The last two years have become a wake-up call for many workers who are re-evaluating what it means to be happy at work. Having had a taste of what life can be like working from home, many crave greater flexibility. 

In addition to this, increasingly more American states have adopted the Salary History Ban in 2021 which makes it illegal for employees to ask for salary history. All to the benefit of workers, who are taking advantage of it to jump ship to negotiate a better deal.

A job-seekers market

A burst in business growth post-pandemic in combination with workers leaving at rapid spread have created a shift in power and a job-seekers market.

“From an organizational perspective, it’s becoming more important to make sure that the programs you’re offering within the organization are impactful. It’s easier for individuals to find another job,” says Marcy Southwick, Head of Human Resources at Siemens Energy.

Having initiatives in place to keep people engaged, happy and motivated has never been more crucial. 

Growing talent pipelines with emerging talent

To meet its aggressive growth targets, ConvergeOne has been ramping up its recruitment efforts by focusing on emerging talent and giving more people the opportunity to shift careers. By developing less experienced talent and investing more in their internship programs they can continue to increase their pipeline of talent.

When they traditionally used to only hire experts with years of experience within their field, they’re now being more open to sourcing talent from different backgrounds and giving them the necessary training to succeed.

Making space for meaningful conversations

At Siemens Energy, initiatives have been put in place to facilitate deeper listening. “What comes up in every survey is that employers want more growth and development. We find that continuous dialogue, meaningful conversations and regular check-ins empower employees and drive engagement.” Marcy says.

One of the ways they’re doing this is by tying in their Future Ready Talent Program with 1:1’s with leadership and matching people from different departments. The idea is to create an exposure of leadership and allow employees to interact with people they wouldn’t normally speak with.

Coaching as a retention strategy

Something both companies have in common is to use coaching as a way to leverage retention. By building it in with their leadership development programs and cohorts, ConvergeOne uses coaching as a strategic tool to make their leaders better. 

“We firmly believe that there is a strong link between a good leader and people staying. A good leader can help people with their career aspirations, have open conversations, and encourage staff to be transparent about their plans to leave so that they can figure out how to get in front of it before it’s too late”. stresses Allison. 

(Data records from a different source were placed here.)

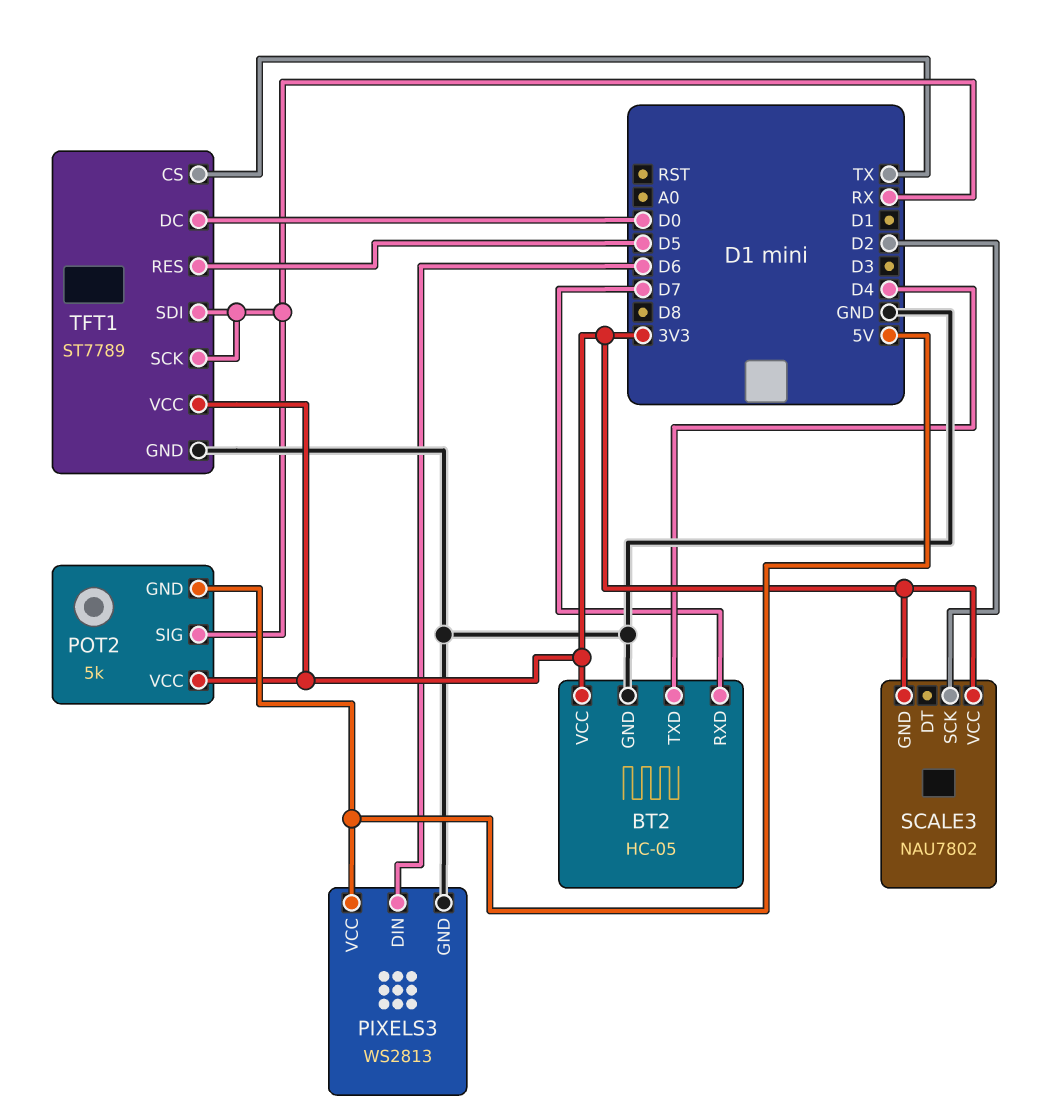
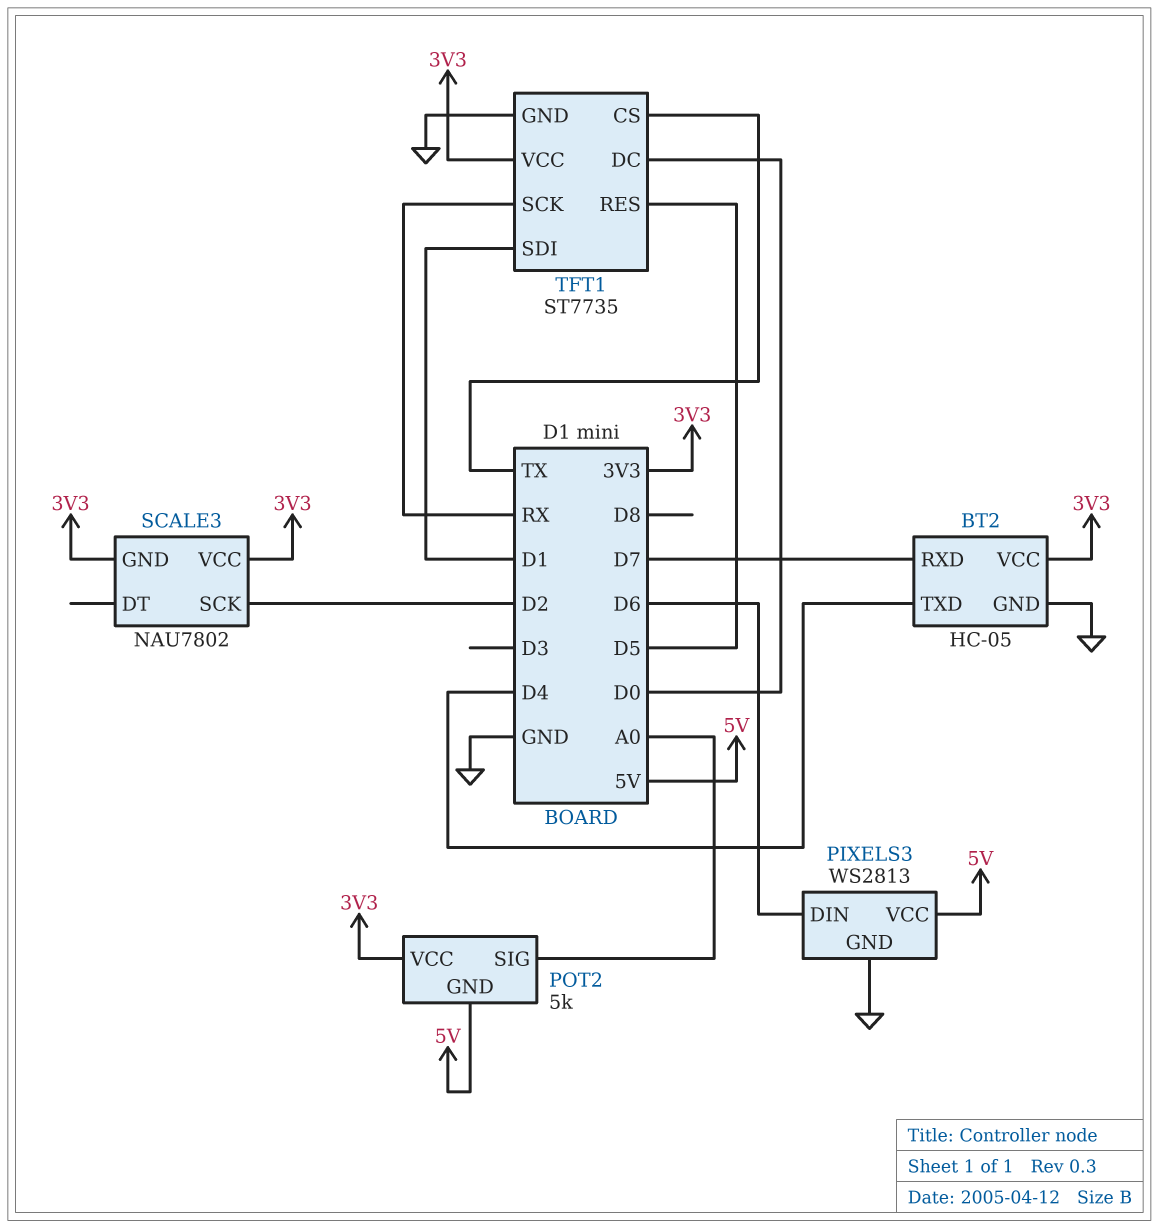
POT2 pin SIG: RX -> A0
TFT1: ST7789 -> ST7735
TFT1 pin SDI: RX -> D1

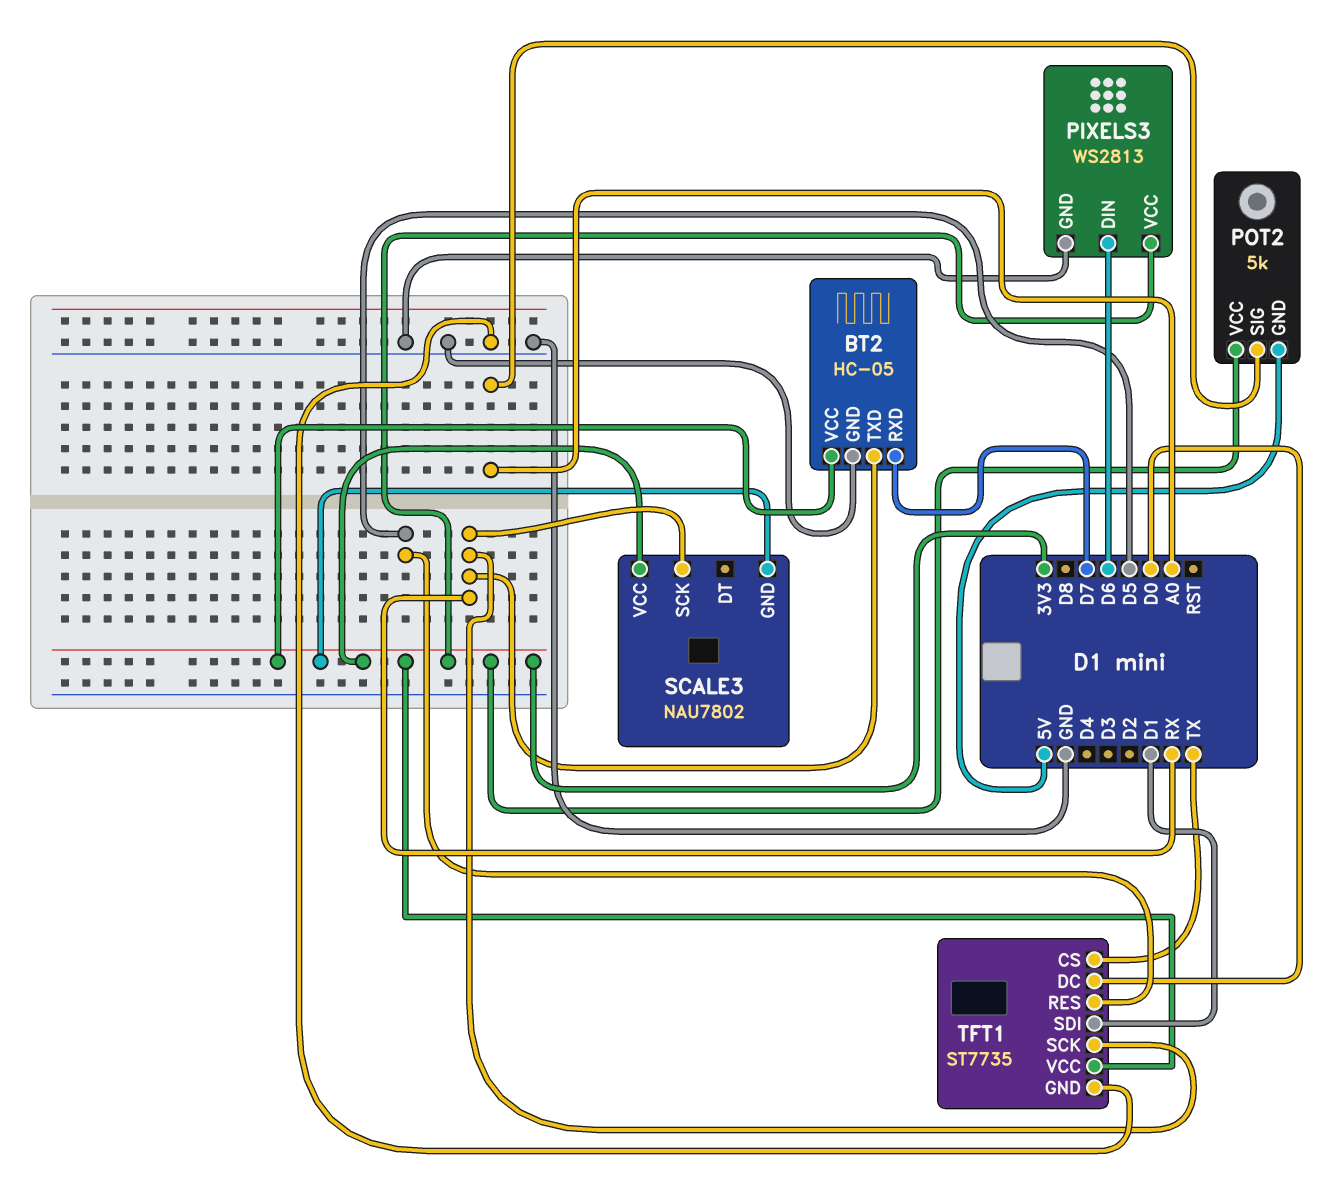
BT2 pin TXD: D4 -> RX
PIXELS3 pin VCC: 5V -> 3V3
SCALE3 pin SCK: D2 -> RX

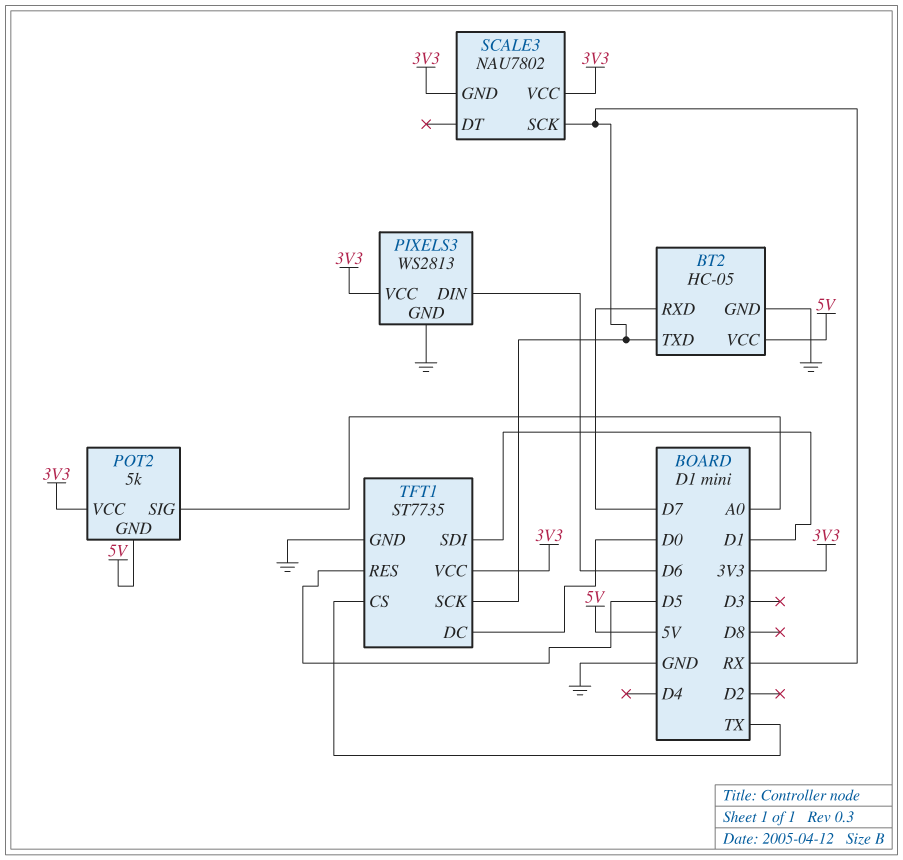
BT2 pin VCC: 3V3 -> 5V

Meanwhile, at Siemens Energy, they’ve built out their Future Ready Talent Program using Ezra to provide people with an opportunity for coaching outside of the organization, which has been impactful in times of stress and anxiety during the pandemic

Making People Feel Seen

In the end, it comes down to making people feel seen. Working remotely has left many employees feeling left behind. Companies need to think of ways beyond the paycheck to recognize their employees. When polling 1,080 employees, we found that 20% of workers felt that they’ve received less recognition since switching to remote work, despite the majority of them having worked additional hours. 

The last 18 months have turned the world on its head but it also gives us an opportunity to take a step back, get rid of what’s not working and create new structures that put employees at the center of the business. The Great Resignation is a cry from workers for a new world of work – one where they don’t have to choose between work and life.